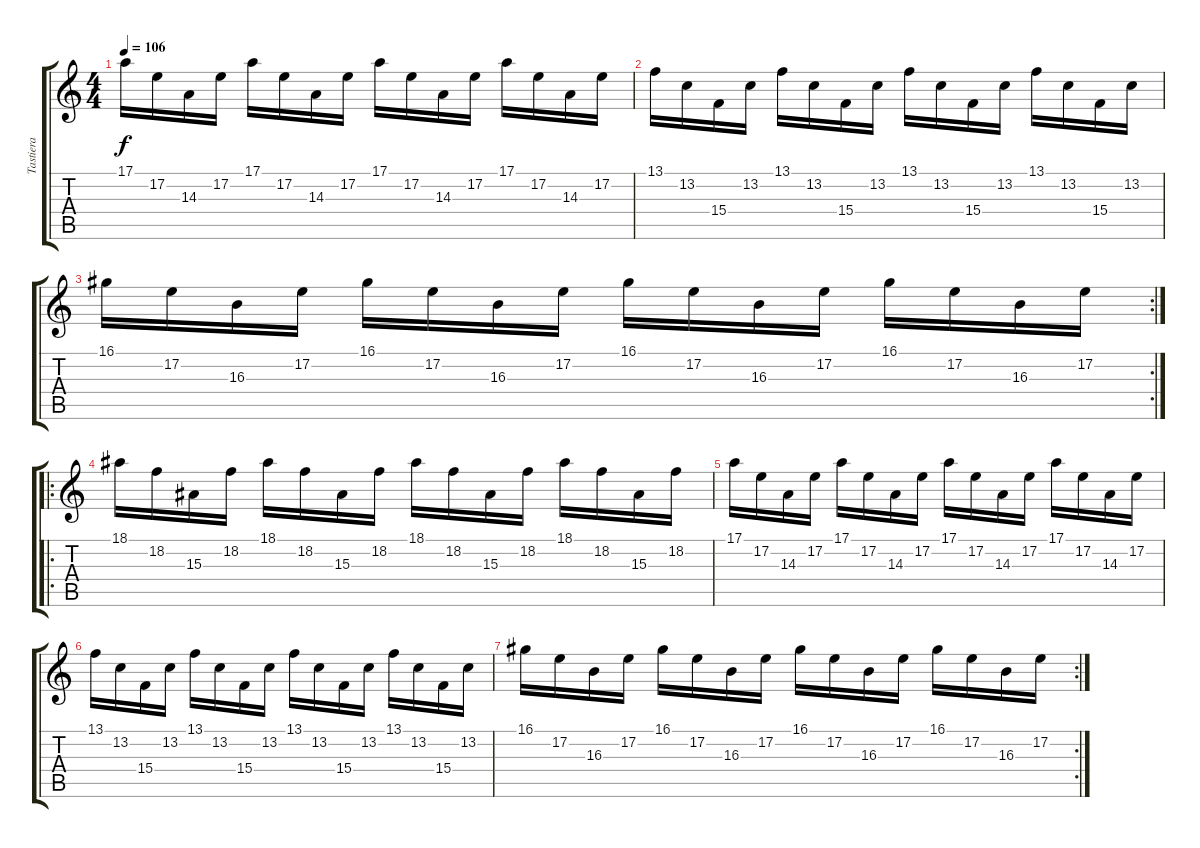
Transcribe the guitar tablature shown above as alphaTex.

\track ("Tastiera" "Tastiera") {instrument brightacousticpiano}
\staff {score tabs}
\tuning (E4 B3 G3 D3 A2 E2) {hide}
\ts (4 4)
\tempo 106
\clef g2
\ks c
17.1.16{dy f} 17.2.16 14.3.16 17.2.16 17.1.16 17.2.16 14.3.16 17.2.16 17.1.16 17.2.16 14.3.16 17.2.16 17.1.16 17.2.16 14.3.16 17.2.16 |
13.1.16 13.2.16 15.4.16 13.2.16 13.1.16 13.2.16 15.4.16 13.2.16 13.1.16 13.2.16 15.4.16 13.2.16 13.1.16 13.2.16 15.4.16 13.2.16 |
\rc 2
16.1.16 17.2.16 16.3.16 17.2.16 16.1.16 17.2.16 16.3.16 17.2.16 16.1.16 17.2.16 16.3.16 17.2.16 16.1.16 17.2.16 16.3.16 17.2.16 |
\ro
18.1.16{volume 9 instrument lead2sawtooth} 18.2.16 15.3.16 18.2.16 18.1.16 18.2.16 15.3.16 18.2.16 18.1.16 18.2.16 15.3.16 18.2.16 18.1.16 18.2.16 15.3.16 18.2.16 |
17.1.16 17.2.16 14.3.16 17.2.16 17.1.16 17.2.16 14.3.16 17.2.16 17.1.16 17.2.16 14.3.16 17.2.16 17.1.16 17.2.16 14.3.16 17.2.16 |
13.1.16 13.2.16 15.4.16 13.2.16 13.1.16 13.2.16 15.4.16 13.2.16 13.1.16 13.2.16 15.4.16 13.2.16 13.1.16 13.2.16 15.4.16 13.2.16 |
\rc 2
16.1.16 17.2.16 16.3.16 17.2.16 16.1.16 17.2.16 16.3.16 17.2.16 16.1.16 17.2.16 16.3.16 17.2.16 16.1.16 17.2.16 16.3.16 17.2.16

========

** To do **
Can you reproduce all of the material above line for line, without changing a single character, but leave out the pictures?

** Written reply **
Transcribe the guitar tablature shown above as alphaTex.

\track ("Tastiera" "Tastiera") {instrument brightacousticpiano}
\staff {score tabs}
\tuning (E4 B3 G3 D3 A2 E2) {hide}
\ts (4 4)
\tempo 106
\clef g2
\ks c
17.1.16{dy f} 17.2.16 14.3.16 17.2.16 17.1.16 17.2.16 14.3.16 17.2.16 17.1.16 17.2.16 14.3.16 17.2.16 17.1.16 17.2.16 14.3.16 17.2.16 |
13.1.16 13.2.16 15.4.16 13.2.16 13.1.16 13.2.16 15.4.16 13.2.16 13.1.16 13.2.16 15.4.16 13.2.16 13.1.16 13.2.16 15.4.16 13.2.16 |
\rc 2
16.1.16 17.2.16 16.3.16 17.2.16 16.1.16 17.2.16 16.3.16 17.2.16 16.1.16 17.2.16 16.3.16 17.2.16 16.1.16 17.2.16 16.3.16 17.2.16 |
\ro
18.1.16{volume 9 instrument lead2sawtooth} 18.2.16 15.3.16 18.2.16 18.1.16 18.2.16 15.3.16 18.2.16 18.1.16 18.2.16 15.3.16 18.2.16 18.1.16 18.2.16 15.3.16 18.2.16 |
17.1.16 17.2.16 14.3.16 17.2.16 17.1.16 17.2.16 14.3.16 17.2.16 17.1.16 17.2.16 14.3.16 17.2.16 17.1.16 17.2.16 14.3.16 17.2.16 |
13.1.16 13.2.16 15.4.16 13.2.16 13.1.16 13.2.16 15.4.16 13.2.16 13.1.16 13.2.16 15.4.16 13.2.16 13.1.16 13.2.16 15.4.16 13.2.16 |
\rc 2
16.1.16 17.2.16 16.3.16 17.2.16 16.1.16 17.2.16 16.3.16 17.2.16 16.1.16 17.2.16 16.3.16 17.2.16 16.1.16 17.2.16 16.3.16 17.2.16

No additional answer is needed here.